Friedrich Ludwig Jahn ist uns heute noch immer ein Begriff als Turnvater Jahn. Aber er war nicht nur Begründer der Turnbewegung, sondern auch unter Adolf Freiherrn von Lützow einer der ersten Angehörigen des Lützowschen Freicorps im Jahre 1813.

Jahn nahm auch als Premierleutnant an den Gefechten um Mölln im Jahre 1813 teil.

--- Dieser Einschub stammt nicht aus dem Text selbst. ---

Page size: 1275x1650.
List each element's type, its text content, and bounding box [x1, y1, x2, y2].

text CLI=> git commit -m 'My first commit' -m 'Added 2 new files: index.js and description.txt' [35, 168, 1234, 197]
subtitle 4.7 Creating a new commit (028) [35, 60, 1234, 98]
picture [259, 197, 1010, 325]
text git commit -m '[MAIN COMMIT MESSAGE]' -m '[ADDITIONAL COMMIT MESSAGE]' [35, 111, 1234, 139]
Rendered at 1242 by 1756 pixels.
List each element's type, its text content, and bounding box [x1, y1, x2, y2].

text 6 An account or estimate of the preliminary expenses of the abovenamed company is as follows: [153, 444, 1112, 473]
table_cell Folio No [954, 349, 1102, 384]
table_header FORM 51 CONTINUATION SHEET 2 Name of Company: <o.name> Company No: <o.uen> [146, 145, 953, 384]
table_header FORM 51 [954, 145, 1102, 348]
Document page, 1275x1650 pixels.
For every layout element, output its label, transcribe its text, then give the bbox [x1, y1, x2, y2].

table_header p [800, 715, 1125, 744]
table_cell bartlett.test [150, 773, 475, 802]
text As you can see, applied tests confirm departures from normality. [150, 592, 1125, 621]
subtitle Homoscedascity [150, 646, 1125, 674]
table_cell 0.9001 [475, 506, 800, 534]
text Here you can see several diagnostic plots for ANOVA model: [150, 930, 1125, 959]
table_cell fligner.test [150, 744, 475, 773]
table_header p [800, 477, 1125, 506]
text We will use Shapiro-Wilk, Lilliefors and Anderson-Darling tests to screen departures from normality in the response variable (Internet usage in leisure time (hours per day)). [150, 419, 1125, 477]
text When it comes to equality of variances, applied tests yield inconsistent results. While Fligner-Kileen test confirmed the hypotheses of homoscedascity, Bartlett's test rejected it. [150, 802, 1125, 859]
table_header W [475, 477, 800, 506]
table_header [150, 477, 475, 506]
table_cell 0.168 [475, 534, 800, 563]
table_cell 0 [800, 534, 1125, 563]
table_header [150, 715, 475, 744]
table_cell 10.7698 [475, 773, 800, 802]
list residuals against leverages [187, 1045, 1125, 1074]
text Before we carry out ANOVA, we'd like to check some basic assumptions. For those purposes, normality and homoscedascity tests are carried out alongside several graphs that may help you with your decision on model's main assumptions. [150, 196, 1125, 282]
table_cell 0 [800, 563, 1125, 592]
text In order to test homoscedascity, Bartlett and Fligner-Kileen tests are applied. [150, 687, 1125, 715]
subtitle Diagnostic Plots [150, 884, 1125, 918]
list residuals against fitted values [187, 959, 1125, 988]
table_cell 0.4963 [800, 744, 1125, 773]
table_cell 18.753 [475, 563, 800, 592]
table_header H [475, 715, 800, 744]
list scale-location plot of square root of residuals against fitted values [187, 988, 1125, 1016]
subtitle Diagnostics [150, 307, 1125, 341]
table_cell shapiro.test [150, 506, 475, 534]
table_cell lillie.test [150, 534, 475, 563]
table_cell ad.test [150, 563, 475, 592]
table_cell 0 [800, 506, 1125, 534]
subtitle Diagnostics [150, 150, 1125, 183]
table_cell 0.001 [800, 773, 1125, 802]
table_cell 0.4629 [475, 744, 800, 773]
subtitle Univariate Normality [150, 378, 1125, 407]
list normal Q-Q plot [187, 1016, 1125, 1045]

Für seinen Einsatz wurde er am 18.02.1819 in die Liste der berechtigten Offiziere des 25. Infanterie-Regiments - dem Nachfolgeregiment des Lützowschen Freicorps -aufgenommen. Am 30.08.1815 erhielt Jahn sein Patent als königlich-preußischer Premier-Leutnant a.D.

Sein Erbanspruch verwirklichte sich im Jahre 1825, doch  König Friedrich-Wilhelm III. erklärte in einer königlichen Kabinetts-Ordre vom 27.10. gleichen Jahres: für jetzt des Eisernen Kreuzes nicht würdig".

Die Verweigerung erfolgte auf Grund der politischen Tätigkeiten und auch der Gefängnisstrafe, die Jahn einige Jahre vorher aus politischen Gründen verbüßte. Auch bei der allgemeinen Verleihung im Jahre 1839 wurde sie für Jahn ausgesetzt. Erst am 07.12.1840 wurden durch Friedrich-Wilhelm IV. alle Bedenken gegen eine Verleihung an Jahn fallengelassen. So wurde das Eiserne Kreuz im Jahre 1840 - 27 Jahre nach der rühmlichen Tat an den Beliehen ausgehändigt.

Eine häufig wiederholte Geschichte, das Jahn das Eiserne Kreuz von Friedrich Wilhelm den IV. nachträglich verliehen bekommen habe, ist falsch.